Data extract:
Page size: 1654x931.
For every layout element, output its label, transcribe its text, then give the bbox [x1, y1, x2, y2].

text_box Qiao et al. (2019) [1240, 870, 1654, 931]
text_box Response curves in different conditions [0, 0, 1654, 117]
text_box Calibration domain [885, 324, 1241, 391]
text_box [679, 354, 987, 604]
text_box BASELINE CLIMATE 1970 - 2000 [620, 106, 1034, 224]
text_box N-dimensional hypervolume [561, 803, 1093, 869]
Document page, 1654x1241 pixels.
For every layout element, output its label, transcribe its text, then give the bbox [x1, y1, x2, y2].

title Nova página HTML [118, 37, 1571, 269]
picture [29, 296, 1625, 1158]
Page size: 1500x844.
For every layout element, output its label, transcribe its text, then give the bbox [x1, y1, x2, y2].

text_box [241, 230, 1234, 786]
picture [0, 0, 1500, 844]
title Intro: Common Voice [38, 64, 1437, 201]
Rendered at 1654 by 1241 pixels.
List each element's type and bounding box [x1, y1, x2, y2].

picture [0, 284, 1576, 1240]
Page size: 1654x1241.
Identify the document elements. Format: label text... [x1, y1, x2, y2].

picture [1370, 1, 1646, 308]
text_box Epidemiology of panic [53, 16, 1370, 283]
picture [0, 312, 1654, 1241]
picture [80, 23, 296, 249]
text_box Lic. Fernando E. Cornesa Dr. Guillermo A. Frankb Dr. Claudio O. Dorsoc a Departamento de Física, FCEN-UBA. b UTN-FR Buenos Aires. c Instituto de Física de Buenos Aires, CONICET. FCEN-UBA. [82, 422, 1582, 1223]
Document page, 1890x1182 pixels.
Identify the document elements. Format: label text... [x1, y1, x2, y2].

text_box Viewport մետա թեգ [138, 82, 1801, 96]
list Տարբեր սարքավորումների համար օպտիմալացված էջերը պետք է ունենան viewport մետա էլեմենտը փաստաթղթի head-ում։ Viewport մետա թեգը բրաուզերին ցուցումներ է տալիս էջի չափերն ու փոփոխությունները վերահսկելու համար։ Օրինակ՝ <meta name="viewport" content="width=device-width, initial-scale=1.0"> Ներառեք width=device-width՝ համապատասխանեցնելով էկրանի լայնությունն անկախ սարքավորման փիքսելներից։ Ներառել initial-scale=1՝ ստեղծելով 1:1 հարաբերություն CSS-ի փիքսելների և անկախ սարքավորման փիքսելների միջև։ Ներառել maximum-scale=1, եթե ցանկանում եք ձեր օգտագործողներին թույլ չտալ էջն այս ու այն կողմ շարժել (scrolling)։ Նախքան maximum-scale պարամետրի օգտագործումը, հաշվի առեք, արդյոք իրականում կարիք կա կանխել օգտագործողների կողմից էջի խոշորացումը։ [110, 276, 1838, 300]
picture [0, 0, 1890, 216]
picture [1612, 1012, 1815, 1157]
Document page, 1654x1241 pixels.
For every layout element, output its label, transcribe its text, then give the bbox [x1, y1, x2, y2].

What the task requires:
Reproduce the listing above, substituting "page element" for every occurrence of "layout element" and leaving all other text unchanged.

Response for this exercise:
Page size: 1654x931.
For every page element, output its label, transcribe its text, then give the bbox [x1, y1, x2, y2].

text_box Qiao et al. (2019) [1240, 870, 1654, 931]
text_box Response curves in different conditions [0, 0, 1654, 117]
text_box Calibration domain [885, 324, 1241, 391]
text_box [679, 354, 987, 604]
text_box BASELINE CLIMATE 1970 - 2000 [620, 106, 1034, 224]
text_box N-dimensional hypervolume [561, 803, 1093, 869]
Document page, 1654x1241 pixels.
For every page element, output its label, transcribe its text, then give the bbox [x1, y1, x2, y2].

title Nova página HTML [118, 37, 1571, 269]
picture [29, 296, 1625, 1158]
Page size: 1500x844.
For every page element, output its label, transcribe its text, then give the bbox [x1, y1, x2, y2].

text_box [241, 230, 1234, 786]
picture [0, 0, 1500, 844]
title Intro: Common Voice [38, 64, 1437, 201]
Rendered at 1654 by 1241 pixels.
List each element's type and bounding box [x1, y1, x2, y2].

picture [0, 284, 1576, 1240]
Page size: 1654x1241.
Identify the document elements. Format: label text... [x1, y1, x2, y2].

picture [1370, 1, 1646, 308]
text_box Epidemiology of panic [53, 16, 1370, 283]
picture [0, 312, 1654, 1241]
picture [80, 23, 296, 249]
text_box Lic. Fernando E. Cornesa Dr. Guillermo A. Frankb Dr. Claudio O. Dorsoc a Departamento de Física, FCEN-UBA. b UTN-FR Buenos Aires. c Instituto de Física de Buenos Aires, CONICET. FCEN-UBA. [82, 422, 1582, 1223]
Document page, 1890x1182 pixels.
Identify the document elements. Format: label text... [x1, y1, x2, y2].

text_box Viewport մետա թեգ [138, 82, 1801, 96]
list Տարբեր սարքավորումների համար օպտիմալացված էջերը պետք է ունենան viewport մետա էլեմենտը փաստաթղթի head-ում։ Viewport մետա թեգը բրաուզերին ցուցումներ է տալիս էջի չափերն ու փոփոխությունները վերահսկելու համար։ Օրինակ՝ <meta name="viewport" content="width=device-width, initial-scale=1.0"> Ներառեք width=device-width՝ համապատասխանեցնելով էկրանի լայնությունն անկախ սարքավորման փիքսելներից։ Ներառել initial-scale=1՝ ստեղծելով 1:1 հարաբերություն CSS-ի փիքսելների և անկախ սարքավորման փիքսելների միջև։ Ներառել maximum-scale=1, եթե ցանկանում եք ձեր օգտագործողներին թույլ չտալ էջն այս ու այն կողմ շարժել (scrolling)։ Նախքան maximum-scale պարամետրի օգտագործումը, հաշվի առեք, արդյոք իրականում կարիք կա կանխել օգտագործողների կողմից էջի խոշորացումը։ [110, 276, 1838, 300]
picture [0, 0, 1890, 216]
picture [1612, 1012, 1815, 1157]
Document page, 1654x1241 pixels.
For every page element, output its label, transcribe its text, then give the bbox [x1, y1, x2, y2].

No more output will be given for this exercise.